Exercise details: For the listing below, how many lines contain the word "middle"? Answer with only that figure.
□ □ □ □ □ □ □
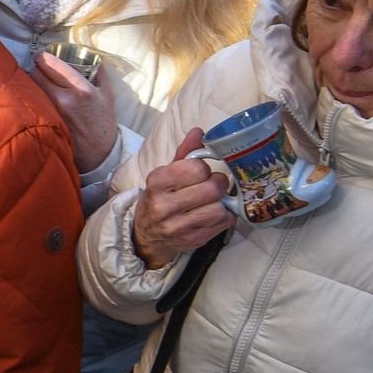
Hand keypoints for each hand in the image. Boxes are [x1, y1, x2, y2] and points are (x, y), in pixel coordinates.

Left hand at [32, 48, 117, 174]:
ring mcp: (52, 113)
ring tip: (35, 82)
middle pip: (36, 75)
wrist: (99, 153)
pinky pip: (32, 105)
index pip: (52, 65)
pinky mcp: (45, 124)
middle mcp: (64, 100)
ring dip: (31, 83)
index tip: (40, 55)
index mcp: (81, 89)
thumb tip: (92, 58)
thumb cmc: (103, 123)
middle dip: (35, 69)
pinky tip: (34, 97)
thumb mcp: (108, 95)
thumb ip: (100, 74)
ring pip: (31, 89)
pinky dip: (32, 98)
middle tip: (36, 67)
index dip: (42, 57)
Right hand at [131, 150, 230, 267]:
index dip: (203, 168)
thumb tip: (199, 132)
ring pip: (219, 208)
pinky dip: (224, 216)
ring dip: (222, 202)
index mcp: (157, 182)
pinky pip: (224, 223)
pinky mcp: (193, 241)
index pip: (196, 168)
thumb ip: (185, 152)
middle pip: (211, 189)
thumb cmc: (160, 198)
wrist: (147, 235)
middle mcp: (164, 206)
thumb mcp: (166, 173)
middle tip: (214, 184)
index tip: (200, 172)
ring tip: (213, 200)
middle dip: (218, 183)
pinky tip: (213, 213)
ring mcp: (178, 227)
□ □ □ □ □ □ □
Solution for this problem: 8